In FPIA, a fluorescent dye, specific to a target antigen or antibody, binds to the target if present. When the sample is excited with polarised light, smaller molecules (like the unbound fluorescent dye) rotate faster in solution than larger ones (like the antigen or antibody). When the smaller fluorescent molecule binds to the larger target, their angular momentum combines. Their combined rotation is slower than that of the small molecule alone. This change in rotation time, indicative of molecular size, confirms the binding event. 

By detecting this binding, FPIA can confirm the presence of the target antigen or antibody in the sample. 

Figure 5. Example of a fluorescence anisotropy assay for monitoring molecular binding between a small and large molecule. This process is the idea behind the FPIA for rapid detection of antibodies and antigens. 

Other applications of fluorescence anisotropy include: 

• Studying protein-ligand interactions: Changes in anisotropy can monitor binding kinetics, binding affinity, and conformational changes in proteins. 
• Investigating protein folding and unfolding: Anisotropy can assess folding kinetics, intermediate states, and protein stability under various conditions. 
• Analysing DNA hybridisation: Anisotropy can study DNA structure, dynamics, hybridisation, denaturation, and detect mismatches in DNA sequences. 
• Measuring membrane fluidity: Changes in anisotropy can measure lipid membrane fluidity by monitoring the rotational diffusion of fluorescent probes. This is extended to study drug effects on membranes and their role in cellular signalling. 

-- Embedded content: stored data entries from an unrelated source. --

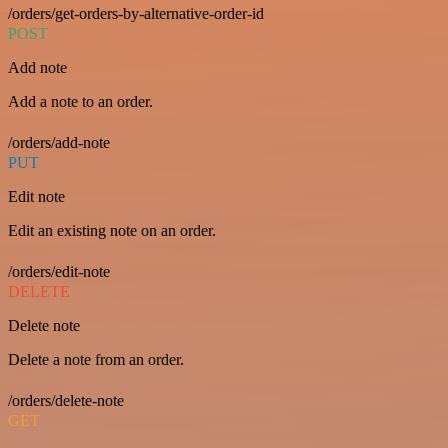
/orders/get-orders-by-alternative-order-id
POST
Add note
Add a note to an order.
/orders/add-note
PUT
Edit note
Edit an existing note on an order.
/orders/edit-note
DELETE
Delete note
Delete a note from an order.
/orders/delete-note
GET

By understanding the principles of fluorescence anisotropy, researchers can gain valuable insights into the structure, dynamics, and interactions of molecules in solution. 

References

1. J. R. Lakowicz, Introduction to Fluorescence, Principles of Fluorescence Spectroscopy, 3rd Ed. Springer US (2006), pp 353-382. 
2. R. Feynman, The Brownian Movement, The Feynman Lectures on Physics, vol 1 (1964), pp 41. 
3. D. Jameson, Introduction to Fluorescence, 1st Ed. CRC Press (2014), pp 75-100 
4. W. Becker, Advanced Time-Correlated Single Photon Counting Techniques, Springer (2005), pp 79-81. 
5. M. Ameloot et al., Fluorescence anisotropy measurements in solution: Methods and reference materials (IUPAC Technical Report), Pure and Applied Chemistry, vol. 85, no. 3 (2013), pp. 589-608.  
6. H. Zhang et al., Fluorescence anisotropy (polarization): from drug screening to precision medicine, Expert Opin Drug Discov. (2015), vol 10, no. 11, pp 1145-61. 
7.  Jameson, Mocz G. Fluorescence polarization/anisotropy approaches to study protein-ligand interactions: effects of errors and uncertainties, Methods Mol Biol. (2005); pp 305:301-22.